JPEG-HDR was created by Greg Ward and Maryann Simmons as a way to store high dynamic range images inside a standard JPEG file. This reduces the file size required to store HDR images compared to other HDR formats such as floating pointTIFF and RGBE. It does this by first converting the image into a tone mapped version and storing a reconstructive multiplier image in APP11 markers in the same JPEG file. Ordinary viewing software will ignore the multiplier image allowing anyone to see the tone mapped version of the image. It was later updated by Ajit Ninan, Greg Ward, Arkady Ten and Wenhui Jia to support other features such as wide color support and the ability to use any tonemapper to create the base image.
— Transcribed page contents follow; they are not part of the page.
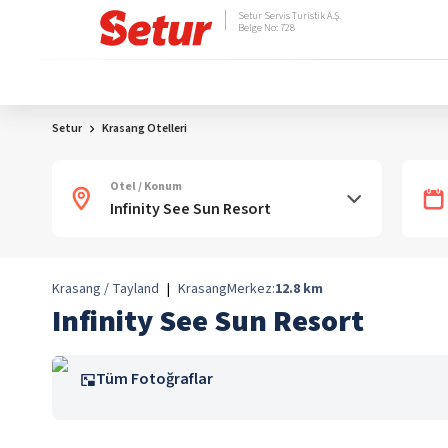
Setur Servis Turistik A.Ş.
Belge No: 728
Setur
Krasang Otelleri
Otel / Konum
Krasang / Tayland
|
Krasang
Merkez:
12.8
km
Infinity See Sun Resort
Tüm Fotoğraflar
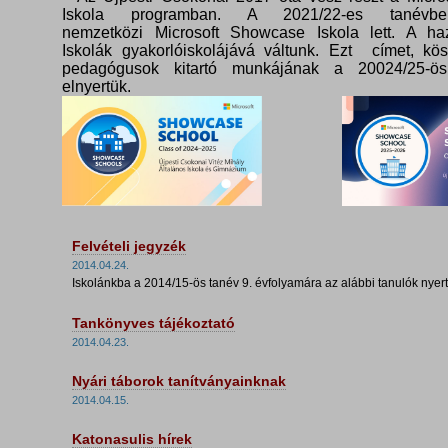
Iskola programban. A 2021/22-es tanévbe
nemzetközi Microsoft Showcase Iskola lett. A haz
Iskolák gyakorlóiskolájává váltunk. Ezt címet, kö
pedagógusok kitartó munkájának a 20024/25-ös
elnyertük.
Felvételi jegyzék
2014.04.24.
Iskolánkba a 2014/15-ös tanév 9. évfolyamára az alábbi tanulók nyerte
Tankönyves tájékoztató
2014.04.23.
Nyári táborok tanítványainknak
2014.04.15.
Katonasulis hírek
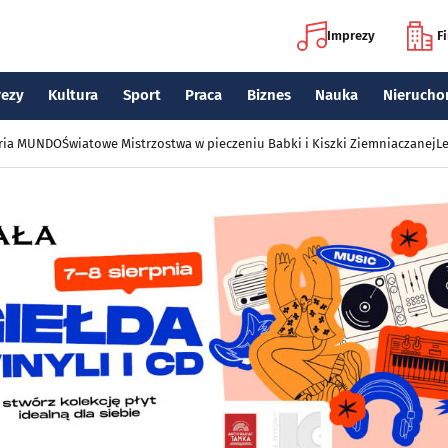
Imprezy
F
rezy
Kultura
Sport
Praca
Biznes
Nauka
Nierucho
eria MUNDO
Światowe Mistrzostwa w pieczeniu Babki i Kiszki Ziemniaczanej
Le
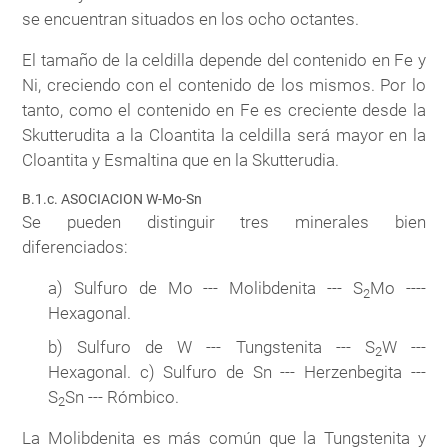
se encuentran situados en los ocho octantes.
El tamaño de la celdilla depende del contenido en Fe y
Ni, creciendo con el contenido de los mismos. Por lo
tanto, como el contenido en Fe es creciente desde la
Skutterudita a la Cloantita la celdilla será mayor en la
Cloantita y Esmaltina que en la Skutterudia.
B.1.c. ASOCIACION W-Mo-Sn
Se pueden distinguir tres minerales bien
diferenciados:
a) Sulfuro de Mo --- Molibdenita --- S
Mo ----
2
Hexagonal.
b) Sulfuro de W --- Tungstenita --- S
W ---
2
Hexagonal. c) Sulfuro de Sn --- Herzenbegita ---
S
Sn --- Rómbico.
2
La Molibdenita es más común que la Tungstenita y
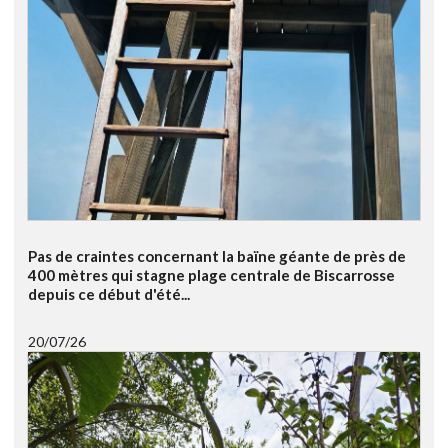
Pas de craintes concernant la baïne géante de près de
400 mètres qui stagne plage centrale de Biscarrosse
depuis ce début d'été...
20/07/26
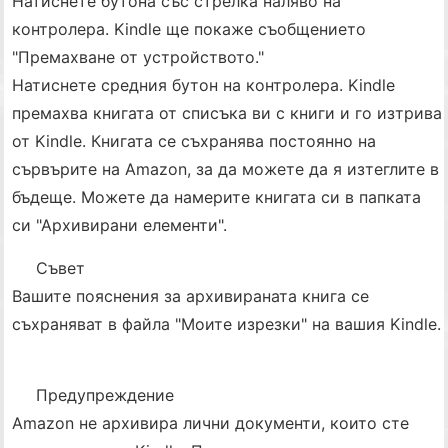
Натиснете бутона със стрелка наляво на
контролера. Kindle ще покаже съобщението
"Премахване от устройството."
Натиснете средния бутон на контролера. Kindle
премахва книгата от списъка ви с книги и го изтрива
от Kindle. Книгата се съхранява постоянно на
сървърите на Amazon, за да можете да я изтеглите в
бъдеще. Можете да намерите книгата си в папката
си "Архивирани елементи".
Съвет
Вашите пояснения за архивираната книга се
съхраняват в файла "Моите изрезки" на вашия Kindle.
Предупреждение
Amazon не архивира лични документи, които сте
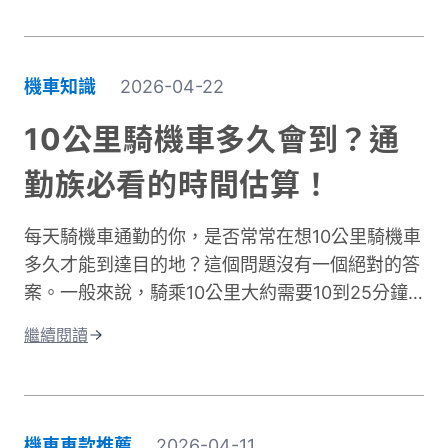
不只是遮陽這麼簡單。它需要兼顧UPF防曬係數、
透氣排汗、還有專為騎行設計的實用細節。本文將
帶你了解如何挑選適合的防曬外套，讓你在烈日下
機車知識
2026-04-22
騎車依然保持舒適，不再當冤大頭。
10公里騎機車多久會到？通
勤族必看的時間估算！
每天騎機車通勤的你，是否常常在想10公里騎機車
多久才能到達目的地？這個問題沒有一個絕對的答
案。一般來說，騎乘10公里大約需要10到25分鐘
左右。實際時間會因為許多因素而改變。影響機車
繼續閱讀
通勤時間的關鍵因素有很多。道路類型是其中之
一，市區道路和快速道路的速限不同。交通狀況也
很重要，尖峰時段通常會塞車。天氣、紅綠燈數
量、個人騎乘習慣都會造成時間差異。這篇文章將
機車車款推薦
2026-04-11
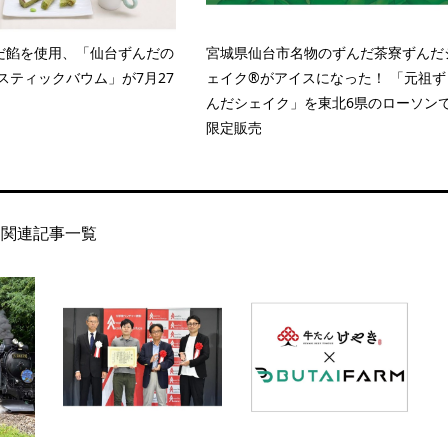
だ餡を使用、「仙台ずんだの
宮城県仙台市名物のずんだ茶寮ずんだ
スティックバウム」が7月27
ェイク®がアイスになった！ 「元祖ず
んだシェイク」を東北6県のローソン
限定販売
関連記事一覧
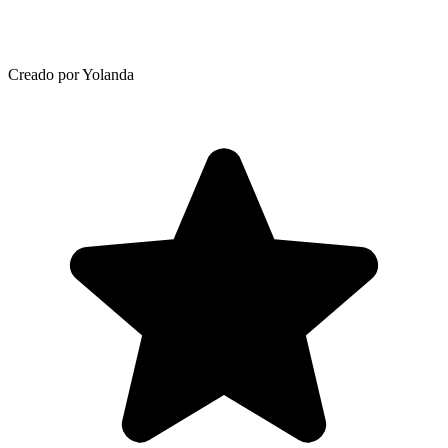
Creado por Yolanda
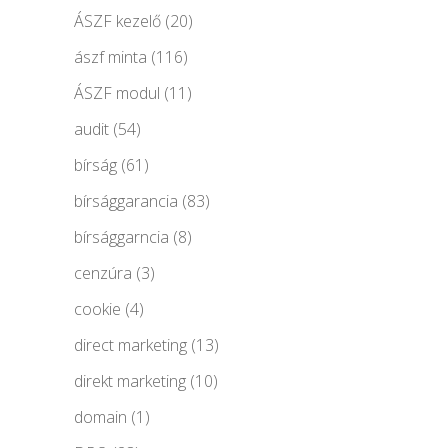
ÁSZF kezelő
(20)
ászf minta
(116)
ÁSZF modul
(11)
audit
(54)
bírság
(61)
bírsággarancia
(83)
bírsággarncia
(8)
cenzúra
(3)
cookie
(4)
direct marketing
(13)
direkt marketing
(10)
domain
(1)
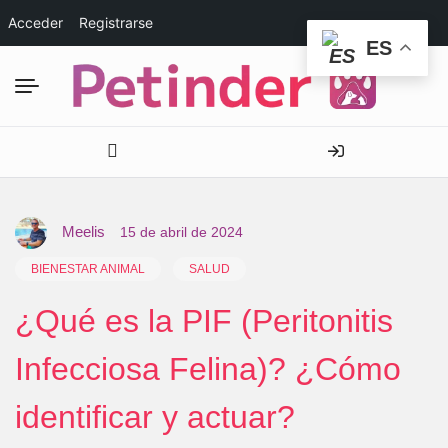
Acceder
Registrarse
ES
Meelis
15 de abril de 2024
BIENESTAR ANIMAL
SALUD
¿Qué es la PIF (Peritonitis
Infecciosa Felina)? ¿Cómo
identificar y actuar?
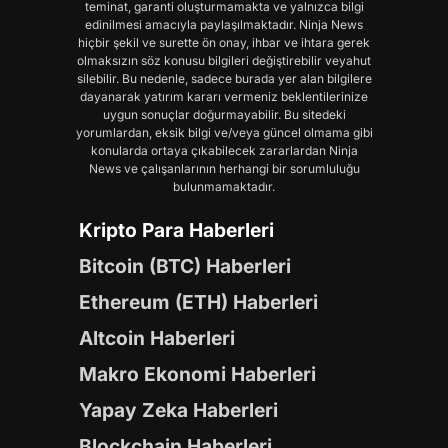
teminat, garanti oluşturmamakta ve yalnızca bilgi
edinilmesi amacıyla paylaşılmaktadır. Ninja News
hiçbir şekil ve surette ön onay, ihbar ve ihtara gerek
olmaksızın söz konusu bilgileri değiştirebilir veyahut
silebilir. Bu nedenle, sadece burada yer alan bilgilere
dayanarak yatırım kararı vermeniz beklentilerinize
uygun sonuçlar doğurmayabilir. Bu sitedeki
yorumlardan, eksik bilgi ve/veya güncel olmama gibi
konularda ortaya çıkabilecek zararlardan Ninja
News ve çalışanlarının herhangi bir sorumluluğu
bulunmamaktadır.
Kripto Para Haberleri
Bitcoin (BTC) Haberleri
Ethereum (ETH) Haberleri
Altcoin Haberleri
Makro Ekonomi Haberleri
Yapay Zeka Haberleri
Blockchain Haberleri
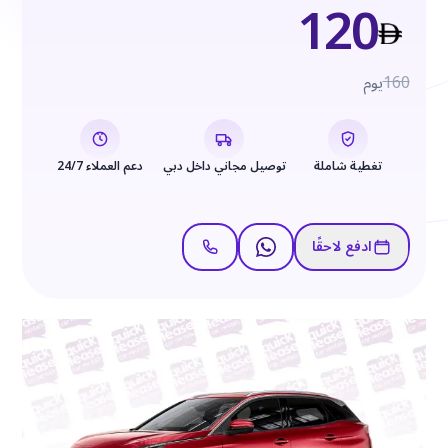
120
160
يوم
تغطية شاملة
توصيل مجاني داخل دبي
دعم العملاء 24/7
ادفع لاحقًا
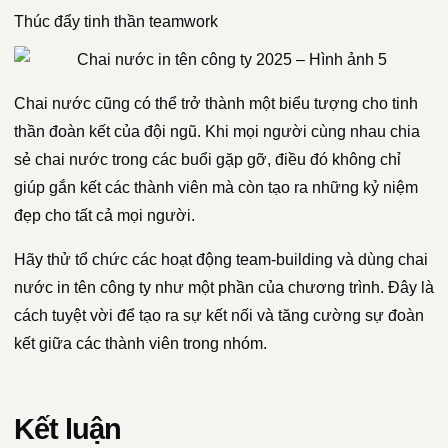
Thúc đẩy tinh thần teamwork
Chai nước cũng có thể trở thành một biểu tượng cho tinh
thần đoàn kết của đội ngũ. Khi mọi người cùng nhau chia
sẻ chai nước trong các buổi gặp gỡ, điều đó không chỉ
giúp gắn kết các thành viên mà còn tạo ra những kỷ niệm
đẹp cho tất cả mọi người.
Hãy thử tổ chức các hoạt động team-building và dùng chai
nước in tên công ty như một phần của chương trình. Đây là
cách tuyệt vời để tạo ra sự kết nối và tăng cường sự đoàn
kết giữa các thành viên trong nhóm.
Kết luận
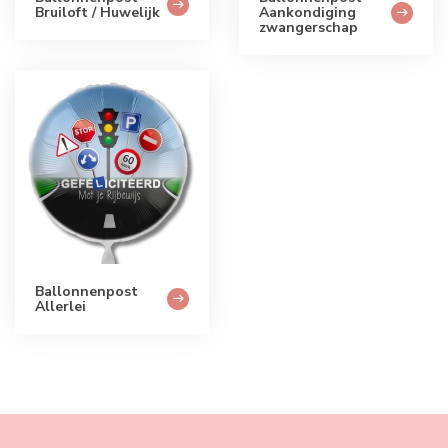
Bruiloft / Huwelijk
Aankondiging
zwangerschap
Ballonnenpost
Allerlei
Software programs that support JPEG-HDR's include Photosphere (by Greg Ward) and pfstools. A software encoder was available from BrightSide Technologies (formerly Sunnybrook Technologies, acquired by Dolby Laboratories in 2007). The new format that will be standardized will not support the old format headers.
Other formats that use similar ways of storing additional HDR information in a standard JPEG image include ERI from Kodak and XDepth from Trellis Management. The XDepth technology has been recently integrated into the upcoming JPEG XT standard for floating point HDR still images (Part 7 Profile B). This technology supports any tone mapping operator, a generic gamma curve and wide color gamut, meanwhile keeping its backward compatibility with the legacy JPEG decoder.